Он нажал на тормоза. Гусеницы издали чавкающий звук, поднялась туча пыли. Включил фары, что заставило лейтенанта снова повысить голос:
— Выключи их, приятель, и замолчи!
— Герр лейтенант, если я выполню ваше приказание, нам далеко не уехать. Мы уже не испуганные немцы, а доблестные русские. Мы выиграли войну, разбили нацистов, загнали их в Польшу. Скоро будем в Берлине с его настоящими фарфоровыми унитазами. Так зачем же ехать в темноте и тишине, таваришш литинант? Побольше света, море света! Мать-Россия ликует! Победа наша! Пролетариат могуч! Да здравствует папаша Сталин! … твою мать!
Ольсен постукал пальцем по лбу и взглянул на Старика.
Порта гнал тяжелый бронетранспортер сквозь ночь, как одержимый. Они с Малышом в русских куртках и касках сидели на водительском сиденье.
Мы часто проезжали мимо биваков — там, где узкая дорога не позволяла их объехать. Прибавляли скорость и вскидывали кулаки в рот-фронтовском салюте; бородатые, дикого вида необмундированные русские орали в ответ, размахивая оружием над головами.

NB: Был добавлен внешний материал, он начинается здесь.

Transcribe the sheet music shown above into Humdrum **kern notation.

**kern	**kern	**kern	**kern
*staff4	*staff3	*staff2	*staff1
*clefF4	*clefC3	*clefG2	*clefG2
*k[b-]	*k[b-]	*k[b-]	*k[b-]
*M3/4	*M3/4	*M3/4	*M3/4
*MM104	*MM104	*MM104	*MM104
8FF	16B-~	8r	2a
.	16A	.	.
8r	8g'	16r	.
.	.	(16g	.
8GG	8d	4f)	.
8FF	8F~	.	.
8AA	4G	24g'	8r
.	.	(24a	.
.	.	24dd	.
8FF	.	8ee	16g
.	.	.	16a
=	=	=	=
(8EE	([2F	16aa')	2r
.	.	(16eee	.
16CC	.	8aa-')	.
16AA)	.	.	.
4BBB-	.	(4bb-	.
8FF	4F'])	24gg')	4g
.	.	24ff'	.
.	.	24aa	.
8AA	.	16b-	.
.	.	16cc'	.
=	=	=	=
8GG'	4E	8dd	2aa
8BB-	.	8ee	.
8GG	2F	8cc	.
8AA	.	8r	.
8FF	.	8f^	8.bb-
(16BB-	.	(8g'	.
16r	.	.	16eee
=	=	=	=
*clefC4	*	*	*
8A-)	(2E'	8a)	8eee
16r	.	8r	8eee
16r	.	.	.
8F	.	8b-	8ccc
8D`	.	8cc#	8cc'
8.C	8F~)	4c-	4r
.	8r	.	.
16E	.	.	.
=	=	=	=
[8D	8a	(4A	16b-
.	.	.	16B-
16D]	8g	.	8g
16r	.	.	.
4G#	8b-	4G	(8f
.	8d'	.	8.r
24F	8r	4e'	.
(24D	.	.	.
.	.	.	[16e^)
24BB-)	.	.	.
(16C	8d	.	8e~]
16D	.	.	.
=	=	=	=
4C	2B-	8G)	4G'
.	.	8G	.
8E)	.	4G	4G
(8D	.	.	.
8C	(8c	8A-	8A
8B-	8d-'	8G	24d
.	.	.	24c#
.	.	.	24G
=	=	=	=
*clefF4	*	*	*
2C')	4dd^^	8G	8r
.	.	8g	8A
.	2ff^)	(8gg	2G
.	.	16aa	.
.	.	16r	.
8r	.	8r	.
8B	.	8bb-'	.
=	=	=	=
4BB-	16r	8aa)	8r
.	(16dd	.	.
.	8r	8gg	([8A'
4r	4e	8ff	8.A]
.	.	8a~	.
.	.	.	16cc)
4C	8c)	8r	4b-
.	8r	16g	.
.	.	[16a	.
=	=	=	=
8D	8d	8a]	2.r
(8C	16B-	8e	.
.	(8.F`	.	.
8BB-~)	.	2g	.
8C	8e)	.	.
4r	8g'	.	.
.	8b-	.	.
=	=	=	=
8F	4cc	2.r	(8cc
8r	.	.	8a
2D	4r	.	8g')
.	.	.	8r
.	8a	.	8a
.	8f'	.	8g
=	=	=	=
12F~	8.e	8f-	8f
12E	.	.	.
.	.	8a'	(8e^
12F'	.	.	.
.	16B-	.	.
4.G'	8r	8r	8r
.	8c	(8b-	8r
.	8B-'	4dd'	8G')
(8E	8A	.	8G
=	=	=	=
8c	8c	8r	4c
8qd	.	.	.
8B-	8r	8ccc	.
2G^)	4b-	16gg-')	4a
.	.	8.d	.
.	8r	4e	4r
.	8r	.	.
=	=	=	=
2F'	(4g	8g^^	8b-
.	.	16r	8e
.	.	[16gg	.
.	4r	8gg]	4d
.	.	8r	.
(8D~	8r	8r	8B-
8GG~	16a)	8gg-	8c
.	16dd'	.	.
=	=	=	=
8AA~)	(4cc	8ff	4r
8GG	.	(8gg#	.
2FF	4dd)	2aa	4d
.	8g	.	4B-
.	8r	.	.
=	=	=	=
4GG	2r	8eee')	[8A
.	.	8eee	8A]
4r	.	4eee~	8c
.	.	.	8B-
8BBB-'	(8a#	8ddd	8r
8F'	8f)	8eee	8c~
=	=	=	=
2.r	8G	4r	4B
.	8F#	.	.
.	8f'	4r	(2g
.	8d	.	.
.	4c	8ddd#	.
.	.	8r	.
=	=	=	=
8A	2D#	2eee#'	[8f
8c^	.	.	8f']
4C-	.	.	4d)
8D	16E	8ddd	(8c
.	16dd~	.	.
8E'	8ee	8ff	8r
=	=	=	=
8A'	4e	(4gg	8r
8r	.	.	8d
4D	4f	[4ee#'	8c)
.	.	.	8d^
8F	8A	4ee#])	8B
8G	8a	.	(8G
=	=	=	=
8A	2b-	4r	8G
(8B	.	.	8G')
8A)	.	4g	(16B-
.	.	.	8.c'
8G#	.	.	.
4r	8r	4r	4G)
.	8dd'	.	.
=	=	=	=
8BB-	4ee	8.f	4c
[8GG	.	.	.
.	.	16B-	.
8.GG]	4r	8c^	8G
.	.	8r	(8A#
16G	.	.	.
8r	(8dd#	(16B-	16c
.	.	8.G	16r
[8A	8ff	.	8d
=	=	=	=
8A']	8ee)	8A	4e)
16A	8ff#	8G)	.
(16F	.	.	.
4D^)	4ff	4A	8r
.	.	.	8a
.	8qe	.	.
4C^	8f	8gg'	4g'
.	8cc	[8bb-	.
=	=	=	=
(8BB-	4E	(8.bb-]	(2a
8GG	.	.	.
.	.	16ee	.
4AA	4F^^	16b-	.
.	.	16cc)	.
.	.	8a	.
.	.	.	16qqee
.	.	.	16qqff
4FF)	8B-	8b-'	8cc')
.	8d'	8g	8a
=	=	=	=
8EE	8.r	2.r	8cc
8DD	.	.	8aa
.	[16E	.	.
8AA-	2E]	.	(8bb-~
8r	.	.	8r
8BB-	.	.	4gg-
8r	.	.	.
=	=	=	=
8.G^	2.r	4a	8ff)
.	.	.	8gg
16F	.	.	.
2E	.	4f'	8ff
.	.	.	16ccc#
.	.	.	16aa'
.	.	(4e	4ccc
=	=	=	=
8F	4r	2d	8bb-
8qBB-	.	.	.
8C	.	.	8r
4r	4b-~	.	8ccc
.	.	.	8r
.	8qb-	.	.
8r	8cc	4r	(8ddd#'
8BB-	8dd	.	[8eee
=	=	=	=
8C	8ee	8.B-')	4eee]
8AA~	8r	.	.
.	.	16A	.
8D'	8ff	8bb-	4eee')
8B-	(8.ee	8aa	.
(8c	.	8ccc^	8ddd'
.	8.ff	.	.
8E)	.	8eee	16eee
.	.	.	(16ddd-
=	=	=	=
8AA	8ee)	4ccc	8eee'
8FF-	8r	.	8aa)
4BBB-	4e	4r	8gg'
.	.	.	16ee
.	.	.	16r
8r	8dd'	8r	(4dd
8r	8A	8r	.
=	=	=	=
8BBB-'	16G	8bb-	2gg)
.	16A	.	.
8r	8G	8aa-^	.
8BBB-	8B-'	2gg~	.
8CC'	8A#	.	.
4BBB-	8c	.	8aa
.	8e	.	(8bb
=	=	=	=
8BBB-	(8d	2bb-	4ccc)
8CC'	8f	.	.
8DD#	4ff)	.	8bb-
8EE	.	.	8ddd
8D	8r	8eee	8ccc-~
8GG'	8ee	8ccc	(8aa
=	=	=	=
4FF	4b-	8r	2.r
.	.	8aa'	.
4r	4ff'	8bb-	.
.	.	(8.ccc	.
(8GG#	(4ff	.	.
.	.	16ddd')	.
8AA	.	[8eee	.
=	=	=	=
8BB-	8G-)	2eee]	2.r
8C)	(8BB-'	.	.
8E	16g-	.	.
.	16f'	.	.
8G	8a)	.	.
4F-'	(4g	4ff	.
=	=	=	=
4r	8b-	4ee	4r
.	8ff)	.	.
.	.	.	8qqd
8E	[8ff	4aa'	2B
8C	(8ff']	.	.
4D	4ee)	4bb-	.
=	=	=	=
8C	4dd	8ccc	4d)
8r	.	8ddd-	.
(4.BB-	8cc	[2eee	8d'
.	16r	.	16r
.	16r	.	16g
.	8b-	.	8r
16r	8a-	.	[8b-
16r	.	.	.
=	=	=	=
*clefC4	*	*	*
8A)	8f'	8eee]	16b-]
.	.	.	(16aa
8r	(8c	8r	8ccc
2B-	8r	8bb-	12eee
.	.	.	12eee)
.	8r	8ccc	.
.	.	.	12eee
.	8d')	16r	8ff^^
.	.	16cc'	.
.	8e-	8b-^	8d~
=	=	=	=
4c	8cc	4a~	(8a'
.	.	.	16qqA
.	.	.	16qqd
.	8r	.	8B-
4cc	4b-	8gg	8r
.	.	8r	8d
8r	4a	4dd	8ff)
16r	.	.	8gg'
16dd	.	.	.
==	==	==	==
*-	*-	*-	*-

— Урааа Сталину! Да здравствует Красная армия! — кричали вдохновленные победой партизаны вслед русскому бронетранспортеру.
— На Варшаву и Берлин! — орал в ответ Порта. — Смерть германцам! Скоро будем справлять нужду в их фарфоровые горшки!
— Отложи и для нас горшок, брат! — ревели партизаны на прощанье.
Час за часом лязг гусениц оглашал большой лес. Днем мы остановились и замаскировали бронетранспортер. Его невозможно было увидеть, даже подойдя на метр. Половина нашей команды несла караул за пулеметами и минометом, пока другая спала.
Где-то глубоко в лесу партизанский отряд под командованием лейтенанта Красной армии производил военно-полевой суд. В руки им попала молодая русская женщина из Поволжья. Чтобы как-то прокормиться, она работала кем-то вроде секретарши в немецком полковом штабе. Потом началось наступление русских. Хаос. Паника. Ее не взяли с собой умышленно. Женщин этим людям хватало. Красные галуны артиллерийских офицеров были всегда привлекательны для слабого пола. Последнее, что увидела эта женщина в той деревне, была туча пыли за драпающим полковым штабом.
Она быстро собрала свои вещи в две сумки, повесила их через плечо и вышла на дорогу. Там отступавших с фронта немецких солдат подгоняли криками грубые полицейские вермахта. Она падала. Поднималась. Шатаясь, шла. Плакала. Один кавалерист позволил ей пройти несколько километров, держась за стремя. Это был ее соотечественник, казак.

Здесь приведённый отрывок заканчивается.